Order and Contingencies: Children's Play in Australian Child Care Centers
Hovedinnhold
By Tove Lise Inderberg
Supervisor: Professor Andrew Lattas
In this thesis I explore children’s play in two Australian child care centres. What is presented here is an analysis of children’s experiences and some of the diverse ways in which children constitute their own ideas and knowledge of the world.
I argue that the alternative versions of reality which feature in the imaginary worlds and narratives that the children playfully create provide a way of commenting and reflecting upon the everyday world. However, one must also treat seriously that children’s relations are created largely out of play. While play is a realm in everyday life in the child care centre in which children can have some authority over worlds of meaning, play is also part of pedagogy and part of subject formation. The child care centre is part of wider social structure, and children are introduced to the discipline that will organise their lives in schools and later in the workplace. The sharing of common rules and routines in the child care centre between the children creates a common world of meaning between them. Rules and routines are enforced by teachers, and while children to some extent do form a self-policing community they also find ways to bend and negotiate the rules even in highly organised pedagogic activities.

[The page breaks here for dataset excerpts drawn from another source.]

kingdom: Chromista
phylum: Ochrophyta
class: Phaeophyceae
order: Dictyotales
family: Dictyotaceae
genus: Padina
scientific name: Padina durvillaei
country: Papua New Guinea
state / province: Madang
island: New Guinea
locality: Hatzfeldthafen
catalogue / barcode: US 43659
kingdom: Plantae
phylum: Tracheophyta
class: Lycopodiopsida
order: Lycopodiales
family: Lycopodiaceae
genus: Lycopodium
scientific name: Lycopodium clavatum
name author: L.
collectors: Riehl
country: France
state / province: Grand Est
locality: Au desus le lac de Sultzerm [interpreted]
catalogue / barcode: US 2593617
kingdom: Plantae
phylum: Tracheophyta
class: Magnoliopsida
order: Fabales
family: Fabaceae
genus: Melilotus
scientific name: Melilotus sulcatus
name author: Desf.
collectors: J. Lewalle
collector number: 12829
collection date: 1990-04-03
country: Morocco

The ethnography shows how children find ways of subverting the adult-dominated, common sense world, but they also embrace the forms of stability and security it offers, and much of their own renegotiations with each other involve a reinvention of the boundaries of common sense in unexpected ways. Children’s imaginary worlds relate to the ‘real’ world not just by replicating, but through transforming and transgressing the real. I argue that the incorporation of aspects of everyday life and the real world in play often does not involve a total reinvention, but is, rather, a process of continual appropriation and re-contextualisation. This shows features of order and contingencies in children’s play: how their imaginary worlds are not completely random and haphazard, but have regularity in that they can be seen as related to the real world – though not in ways which are always obvious and simple.